Dis-nous ce que tu veux écouter ou parler,

car nous t'écouterons et nous te parlerons,

si le vent veut tenir le repos qu'il promet.

La terre où je naquis est une ville assise

au bout de cette plage où le Pô vient mourir,

ou mieux trouver la paix, avec ses tributaires [52].

Amour, qui vite prend dans les cœurs généreux,

séduisit celui-ci, grâce à ce beau semblant

que j'ai perdu depuis si douloureusement.

Amour, qui fait autant d'aimés que d'amoureux,

vint enflammer si fort mon cœur pour celui-ci,

qu'il est, tu le vois bien, loin de m'abandonner.

Amour nous conduisit vers une seule mort:

Caïne attend celui qui nous quitta la vie.» [53]

Et ce fut sur ces mots que son discours prit fin.

Pendant que j'écoutais ces âmes tourmentées,

je baissais le regard et je restais muet;

mais le poète dit: «À quoi donc penses-tu?»

Alors je commençai par lui répondre: «Hélas!

combien de doux pensers, de désirs amoureux

ont conduit ces deux-ci vers cette triste impasse!»

Puis, me tournant vers eux, je repris la parole:

«Francesca, le récit de ton triste martyre

n'a laissé dans mon cœur que douleur et pitié.

Mais dis-moi cependant: au temps des doux soupirs,

comment, par quel moyen l'amour vous permit-il

de comprendre, les deux, vos passions naissantes?»

Elle me répondit: «La plus grande douleur

est de se rappeler les instants de bonheur

au temps de la misère; et ton docteur le sait [54].

Cependant, si tu veux savoir les origines

de notre affection, je veux bien te les dire,

même s'il me fallait pleurer en racontant.

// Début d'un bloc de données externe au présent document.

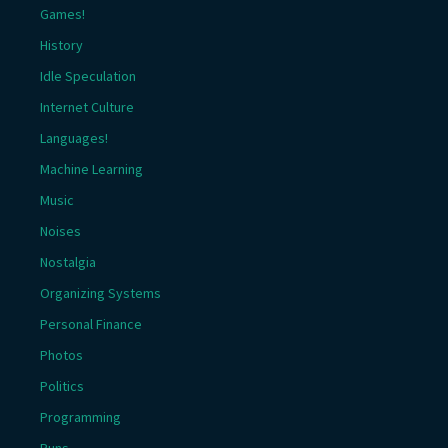
Games!
History
Idle Speculation
Internet Culture
Languages!
Machine Learning
Music
Noises
Nostalgia
Organizing Systems
Personal Finance
Photos
Politics
Programming
Puns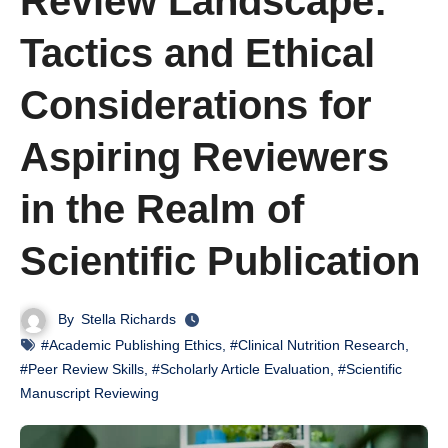
Review Landscape:
Tactics and Ethical
Considerations for
Aspiring Reviewers
in the Realm of
Scientific Publication
By
Stella Richards
#Academic Publishing Ethics
,
#Clinical Nutrition Research
,
#Peer Review Skills
,
#Scholarly Article Evaluation
,
#Scientific
Manuscript Reviewing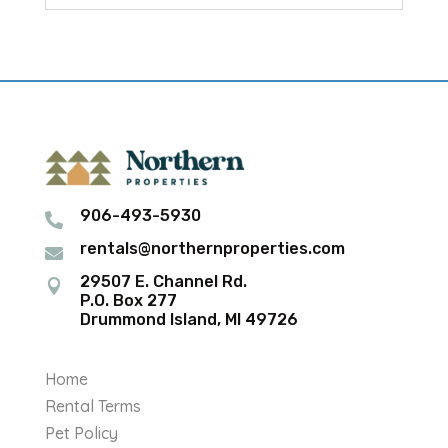
906-493-5930

rentals@northernproperties.com

29507 E. Channel Rd.

P.O. Box 277
Drummond Island, MI 49726
Home
Rental Terms
Pet Policy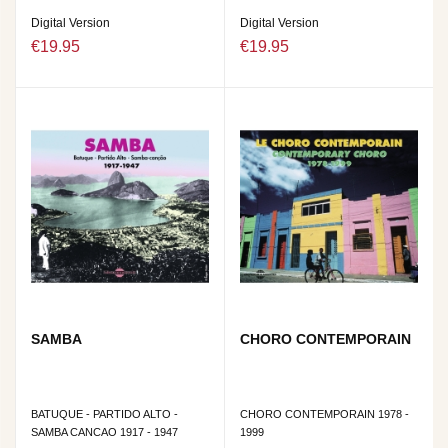
Digital Version
Digital Version
€19.95
€19.95
SAMBA
CHORO CONTEMPORAIN
BATUQUE - PARTIDO ALTO -
CHORO CONTEMPORAIN 1978 -
SAMBA CANCAO 1917 - 1947
1999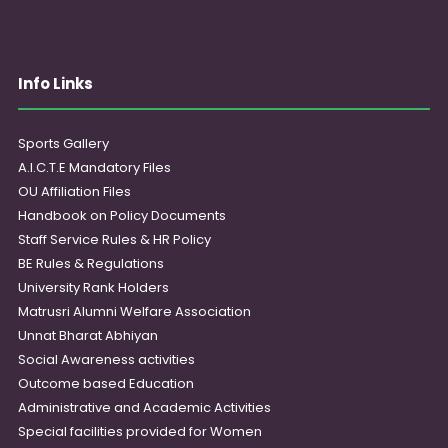
Info Links
Sports Gallery
A.I.C.T.E Mandatory Files
OU Affiliation Files
Handbook on Policy Documents
Staff Service Rules & HR Policy
BE Rules & Regulations
University Rank Holders
Matrusri Alumni Welfare Association
Unnat Bharat Abhiyan
Social Awareness activities
Outcome based Education
Administrative and Academic Activities
Special facilities provided for Women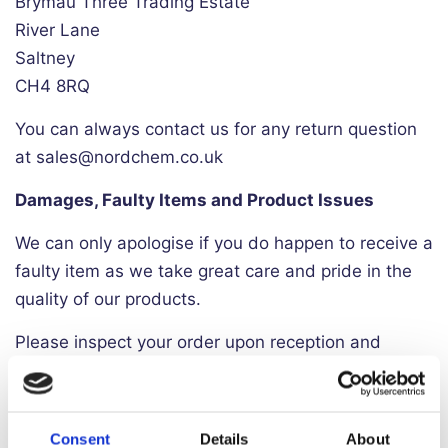
Brymau Three Trading Estate
River Lane
Saltney
CH4 8RQ
You can always contact us for any return question
at sales@nordchem.co.uk
Damages, Faulty Items and Product Issues
We can only apologise if you do happen to receive a
faulty item as we take great care and pride in the
quality of our products.
Please inspect your order upon reception and
contact us immediately if the item is defective,
damaged or if you receive the wrong item, so that
we can evaluate the issue and make it right.
Consent
Details
About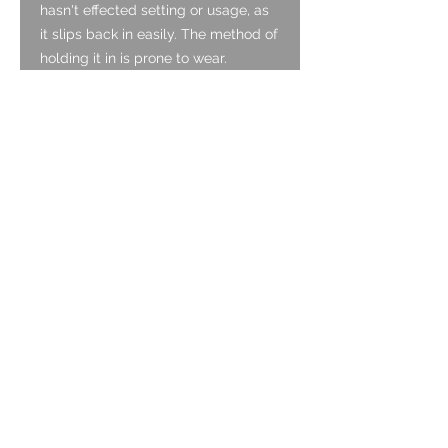
hasn't effected setting or usage, as
it slips back in easily. The method of
holding it in is prone to wear.
Case:
The case is made of stainless steel
and is in good condition for the age,
with multiple light surface scratches
but no deep scratches or nicks.
Caseback:
The case back It is made of
stainless steel and is in good
condition with only light surface
scratches and one nick to the back.
Strap:
A NOS 1970s Stainless Steel band,
non original.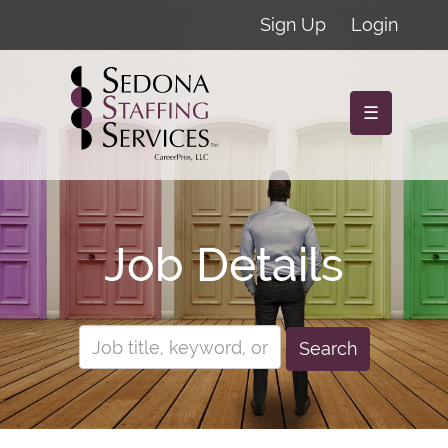
Sign Up
Login
☰
Job Details
Search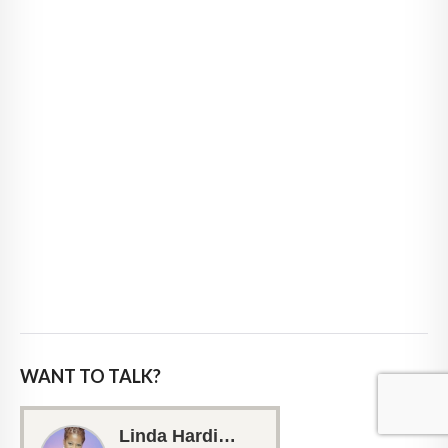
WANT TO TALK?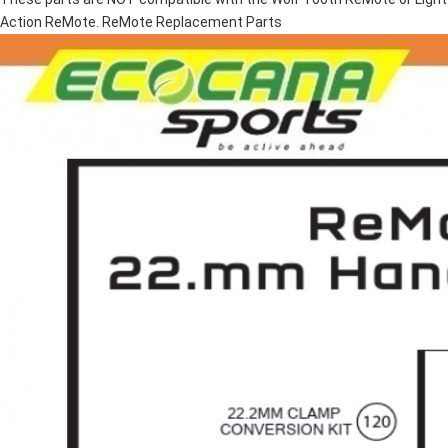
Action ReMote. ReMote Replacement Parts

Un jour, nous avons pris du plaisir en lisant

de Lancelot, qui fut esclave de l'amour;

nous étions seuls tous deux et sans aucun soupçon.

Souvent notre regard se cherchait longuement

durant notre lecture, et nous devînmes pâles;

pourtant, un seul détail a suffi pour nous perdre.

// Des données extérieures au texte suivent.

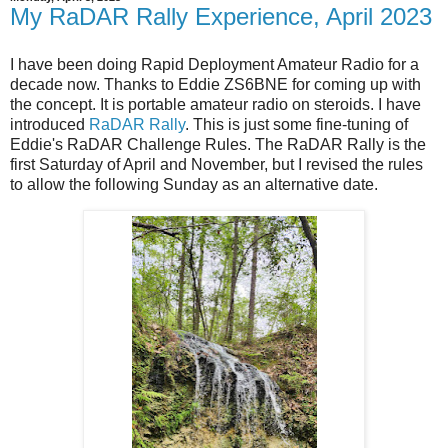
My RaDAR Rally Experience, April 2023
I have been doing Rapid Deployment Amateur Radio for a
decade now. Thanks to Eddie ZS6BNE for coming up with
the concept. It is portable amateur radio on steroids. I have
introduced
RaDAR Rally
. This is just some fine-tuning of
Eddie's RaDAR Challenge Rules. The RaDAR Rally is the
first Saturday of April and November, but I revised the rules
to allow the following Sunday as an alternative date.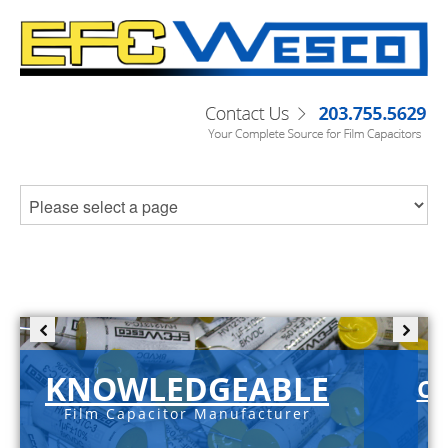
KNOWLEDGEABLE
C-
Film Capacitor Manufacturer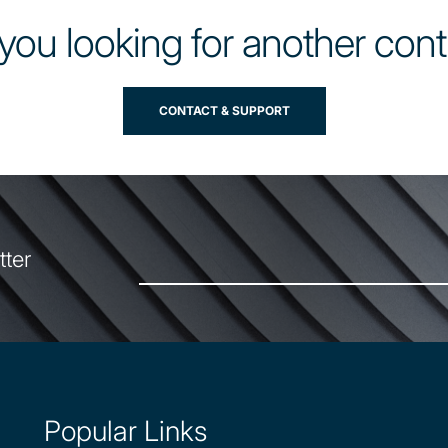
you looking for another con
CONTACT & SUPPORT
tter
Popular Links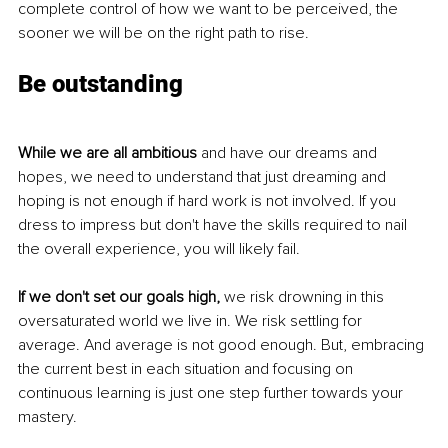
complete control of how we want to be perceived, the 
sooner we will be on the right path to rise. 
Be outstanding 
While we are all ambitious
 and have our dreams and 
hopes, we need to understand that just dreaming and 
hoping is not enough if hard work is not involved. If you 
dress to impress but don't have the skills required to nail 
the overall experience, you will likely fail. 
If we don't set our goals high,
 we risk drowning in this 
oversaturated world we live in. We risk settling for 
average. And average is not good enough. But, embracing 
the current best in each situation and focusing on 
continuous learning is just one step further towards your 
mastery.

Arrivés à l'endroit où cette belle bouche

était baisée enfin par cet illustre amant [55],

celui-ci, dont plus rien ne peut me séparer,

vint cueillir en tremblant un baiser sur mes lèvres.

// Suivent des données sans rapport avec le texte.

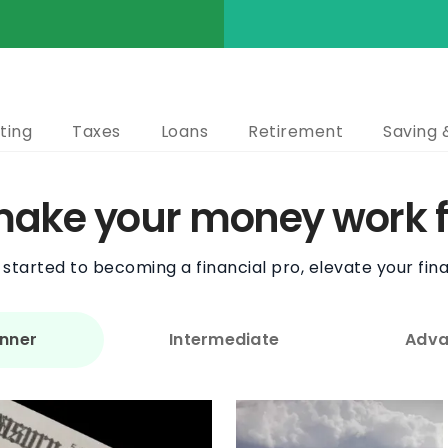
ting
Taxes
Loans
Retirement
Saving 
 make your money work f
started to becoming a financial pro, elevate your fina
nner
Intermediate
Adva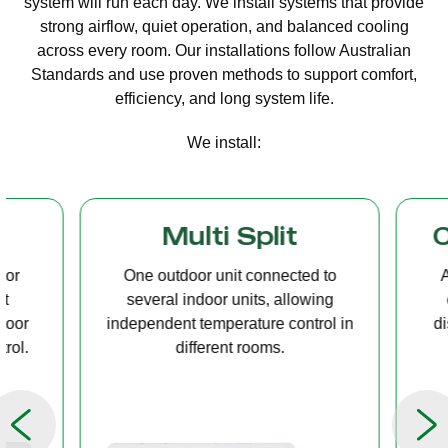
system will run each day. We install systems that provide
strong airflow, quiet operation, and balanced cooling
across every room. Our installations follow Australian
Standards and use proven methods to support comfort,
efficiency, and long system life.
We install:
Multi Split
Casset
One outdoor unit connected to
A compact u
several indoor units, allowing
ceiling tha
independent temperature control in
distribution, 
different rooms.
op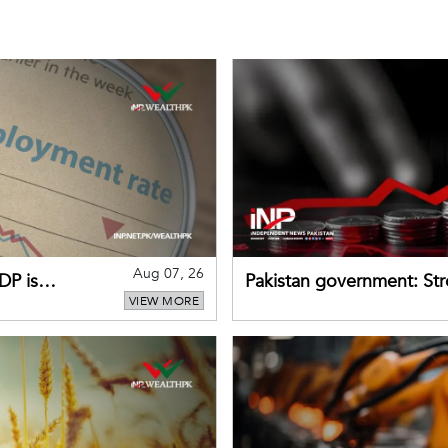
Aug 07, 26
DP is
Pakistan government: S
VIEW MORE
buffers can help absorb 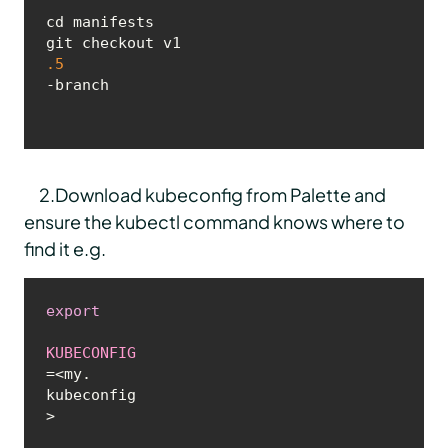
cd manifests

git checkout v1
.5
-branch
2.Download kubeconfig from Palette and
ensure the kubectl command knows where to
find it e.g.
export
KUBECONFIG
=<my.
kubeconfig
>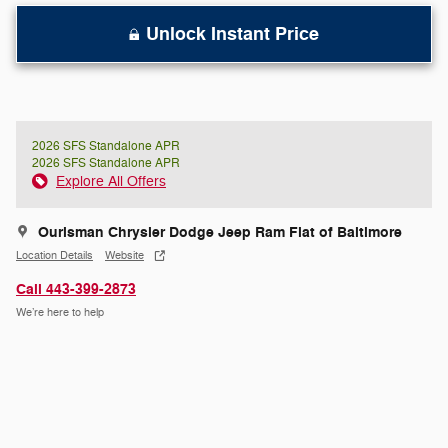
Unlock Instant Price
2026 SFS Standalone APR
2026 SFS Standalone APR
Explore All Offers
Ourisman Chrysler Dodge Jeep Ram Fiat of Baltimore
Location Details
Website
Call 443-399-2873
We’re here to help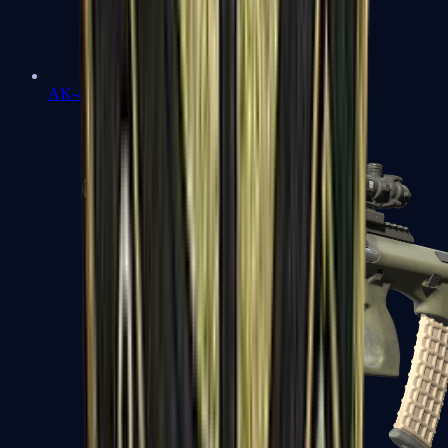
AK-47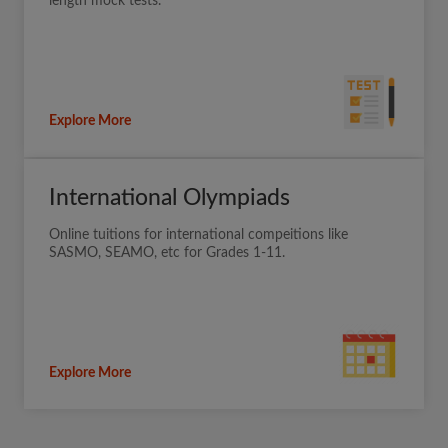
length mock tests.
Explore More
International Olympiads
Online tuitions for international compeitions like
SASMO, SEAMO, etc for Grades 1-11.
Explore More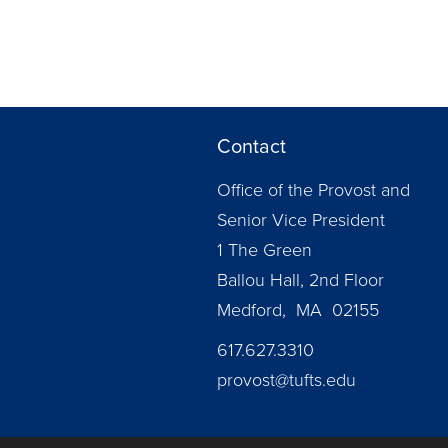
Contact
Office of the Provost and
Senior Vice President
1 The Green
Ballou Hall, 2nd Floor
Medford, MA 02155
617.627.3310
provost@tufts.edu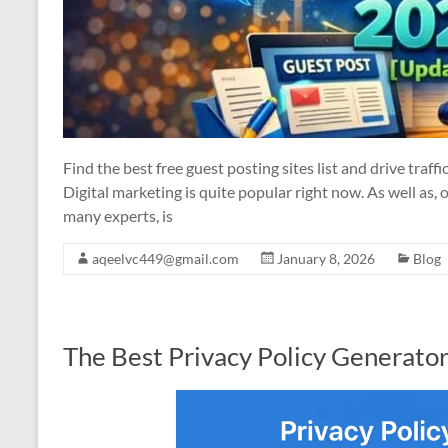
Find the best free guest posting sites list and drive traff
Digital marketing is quite popular right now. As well as, 
many experts, is
aqeelvc449@gmail.com
January 8, 2026
Blog
The Best Privacy Policy Generato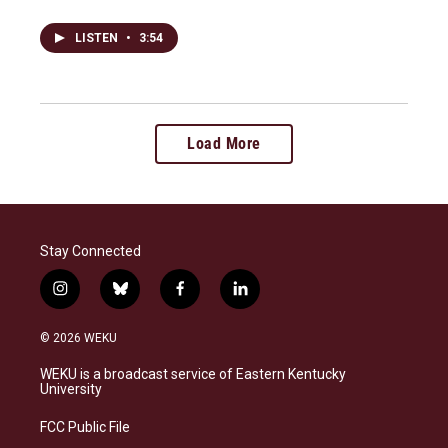
LISTEN
•
3:54
Load More
Stay Connected
i
b
f
l
n
l
a
i
s
u
c
n
© 2026 WEKU
t
e
e
k
a
s
b
e
WEKU is a broadcast service of Eastern Kentucky
g
k
o
d
University
r
y
o
i
a
k
n
FCC Public File
m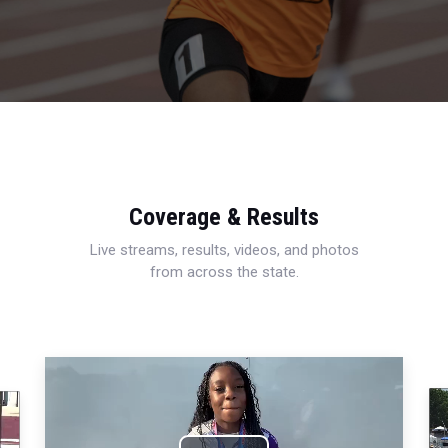
Coverage & Results
Live streams, results, videos, and photos
from across the state.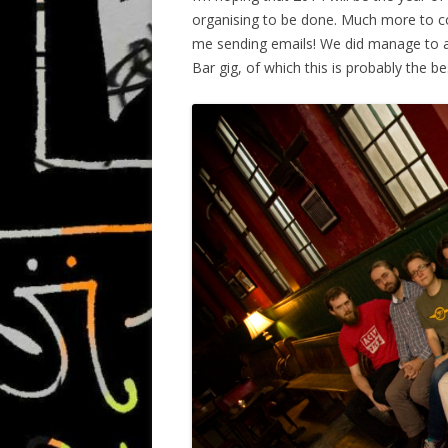
organising to be done. Much more to co
me sending emails! We did manage to 
Bar gig, of which this is probably the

Le livre et son auteur furent mon Galehaut;

et pour cette fois-là la lecture a pris fin.»

Pendant qu'un des esprits me racontait cela,

l'autre pleurait si fort que, mû par la pitié,

je défaillis moi-même et me sentis mourir,

et finis par tomber comme tombe un cadavre.

CHANT VI

Recouvrant mes esprits, après la défaillance

qui me vint par pitié pour ces deux amoureux

et qui me fit sombrer dans leur même douleur,

je vis autour de moi beaucoup d'autres tourments

et d'autres tourmentés, s'étendant aussi loin

que je pouvais tourner les yeux et regarder.

Je me trouvais alors dans le troisième cercle [56],

châtié par la pluie éternelle et glacée

qui ne cesse jamais de tomber en ce lieu.